Propose a reserved transaction slot scheme to mitigate XRP front‑running transaction risk
Concerns have been raised about the possibility of front running or transaction sandwich attacks on XRPL payments and offer crossing.
For the reasons I've explained, I'm not that concerned about this issue. But I have a proposal for a fairly simple scheme that would eliminate this attack. It's a transaction reservation scheme that can ensure that a transaction executes before any transaction that was formed after it was disclosed.
This is the scheme, and it eliminates concerns about front running or sandwich attacks.
Reserving Transaction Slots
A new ledger object is proposed, ReservedTxns. It contains a ledger sequence number and an array of transaction IDs. It is stored at an index that is formed from a hash of a fixed string and the ledger sequence number.
A new transaction is proposed, TxnReserve to reserve an execution slot for a transaction. It takes a ledger number and transaction ID as parameters.
It succeeds if:
1) It pays a fee of at least twice the normal transaction fee.
2) It meets all the normal transaction execution requirements.
3) The ledger sequence number specified in the transaction is greater than that current ledger sequence number and not more than 16 ledgers greater than the current ledger sequence number. The transaction TECs if this test fails.
4) The ReservedTxns object for the specified ledger sequence number either does not exist or if it exists it contains fewer than 32 transaction IDs and does not contain the specified transaction ID. The transaction TECs if any of these tests fail.
If it succeeds, it creates a ReservedTxns object for the specified ledger index if one does not exist. It then adds the specified transaction ID to the end of the array of transaction IDs in the object.
Broadcasting Reserved Transactions
If a transaction has a reserved slot in ledger X, the transaction should be broadcast as soon as it is known ledger X-1’s initial proposals are all received or the final consensus transaction set is known. The XRPL software should be modified to provide a feature to disclose when that occurs and, if desired, to hold a list of transactions to broadcast when, and only when, that happens.
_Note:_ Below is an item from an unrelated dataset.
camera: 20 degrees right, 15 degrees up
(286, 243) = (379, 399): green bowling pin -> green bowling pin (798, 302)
The XRPL software should always broadcast a transaction with a reserved slot if that transaction has not been broadcast recently. This should apply even if the server thinks the transaction will not succeed. Its relaying has already been paid for by the doubled fee for the reservation transaction, so this is not an attack.
A transaction that is intended to execute as a reserved transaction should have its last valid ledger set to the ledger it is expected to execute in. This ensures that if it is somehow delayed, it still cannot be sandwiched or front run.
Execution Mechanics
As each ledger executes, the following steps are added prior to the execution of any transactions in the transaction set:
1) The ledger object containing the reserved transactions for this ledger sequence number is retrieved. If there is none, skip the rest of these steps and execute transactions normally.
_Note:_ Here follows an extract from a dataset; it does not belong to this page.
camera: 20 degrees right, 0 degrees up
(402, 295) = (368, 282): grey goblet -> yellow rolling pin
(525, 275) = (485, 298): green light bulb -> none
2) For each transaction ID in the set of reserved transactions, that transaction is executed if it is in the consensus set and removed from the consensus set so it will not execute again.
3) The reserved transactions object for this ledger sequence number is removed from the ledger.
DoS Attack Resistance
There is a theoretical attack on this scheme where an attacker could fill up all reservation slots for many ledgers as a denial of service to others to prevent them from being able to use this scheme to protect their transactions. This is mitigated by the fact that they would have to pay continuously and others could simply wait the attack out. However, the cost is low enough that someone could theoretically do this indefinitely.
A simple fix is to ratchet up the fees for the reservation transaction as the object starts to get full. For example, when we hit 16 reserved slots, we could begin to raise the fee linearly up to the base reserve. By the time we hit 30, the fee could go up to three times the base reserve.
If needed, we could even raise the limit to 64 if people are willing to keep paying fees. It’s likely that this would never result in such fees being paid and simply make the attack impractical. An attacker would have to pay, every five seconds, several times the most anyone would be willing to pay to protect their transaction.